Not that the rest of the cast do not deserve to be on camera. As you can see, they are a roll call of some of Hindi cinema’s best comedians. But good actors can do little when the script is so limited, and this one in any case has too little comedy and an abundance of nothingness.
Take for instance the sub-plot involving the Nepalese gangster. For some reason the man keeps getting phone calls from a voice addressing him as Bahadur and asking him to open the gate. Wit that draws on community stereotypes require high-IQ writing to be effective. This one is unimaginative and irritating and yet is repeated ad nauseam. Besides, if Lever contorts his face and body on screen one more time in his career, I think I might scream.
With Santa Banta Pvt Ltd, I was too busy keeping myself awake to summon up the energy to do so.
The film’s initial scenes feature the sort of wisecrack that regular Santa-Banta consumers know well. When they squabble over how to split Rs 1,000 between them, one of them suggests that they go 50-50. Okay, says the other, but what about the remaining Rs 900?
It’s the sort of light-hearted nonsense that should have filled the film. There’s simply not enough of it. Every 20 minutes or so, there is one really good, enjoyably silly joke (which proves the writers’ potential for this genre) and then – yawn, yawn, yawn – it is back to the dull grind. Considering that the film runs for about 113 minutes, that adds up to a total of approximately six jokes. Why?

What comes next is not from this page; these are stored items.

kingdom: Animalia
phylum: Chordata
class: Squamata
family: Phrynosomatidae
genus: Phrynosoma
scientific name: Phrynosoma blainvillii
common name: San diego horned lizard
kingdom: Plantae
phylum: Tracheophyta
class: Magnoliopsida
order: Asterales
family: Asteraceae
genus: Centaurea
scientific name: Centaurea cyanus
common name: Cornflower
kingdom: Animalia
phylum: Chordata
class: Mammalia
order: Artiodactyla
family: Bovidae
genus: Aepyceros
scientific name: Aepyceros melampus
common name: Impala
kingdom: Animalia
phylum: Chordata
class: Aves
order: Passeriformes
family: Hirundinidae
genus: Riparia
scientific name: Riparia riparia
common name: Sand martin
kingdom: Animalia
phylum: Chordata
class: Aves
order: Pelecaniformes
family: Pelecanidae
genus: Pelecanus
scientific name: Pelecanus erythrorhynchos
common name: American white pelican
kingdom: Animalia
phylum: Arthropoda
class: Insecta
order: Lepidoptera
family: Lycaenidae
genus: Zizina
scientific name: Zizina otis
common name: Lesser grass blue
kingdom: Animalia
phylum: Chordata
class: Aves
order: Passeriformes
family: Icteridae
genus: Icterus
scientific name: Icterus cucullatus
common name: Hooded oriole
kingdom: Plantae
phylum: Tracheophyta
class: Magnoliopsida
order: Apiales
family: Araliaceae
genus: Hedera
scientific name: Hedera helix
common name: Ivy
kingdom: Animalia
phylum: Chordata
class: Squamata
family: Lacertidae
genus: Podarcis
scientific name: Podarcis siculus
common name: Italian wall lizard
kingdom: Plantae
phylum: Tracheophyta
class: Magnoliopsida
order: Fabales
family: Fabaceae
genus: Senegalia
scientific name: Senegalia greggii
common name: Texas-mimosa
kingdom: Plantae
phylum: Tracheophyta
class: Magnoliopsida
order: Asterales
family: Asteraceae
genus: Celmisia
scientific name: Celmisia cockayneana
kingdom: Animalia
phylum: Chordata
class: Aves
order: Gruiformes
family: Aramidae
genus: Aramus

Santa Banta also features too many noisy, unmelodious songs with redemption coming in the form of just one foot-tapping number, 'Machli Jal Ki Rani Hai' sung by Sonu Nigam and Vikas Bhalla, both of whom make guest appearances to sing it.
Former prime minister Manmohan Singh also has a cameo of sorts in Santa Banta Pvt Ltd. Sadly for him, like the government he headed till 2014, there is little he can do to save this film.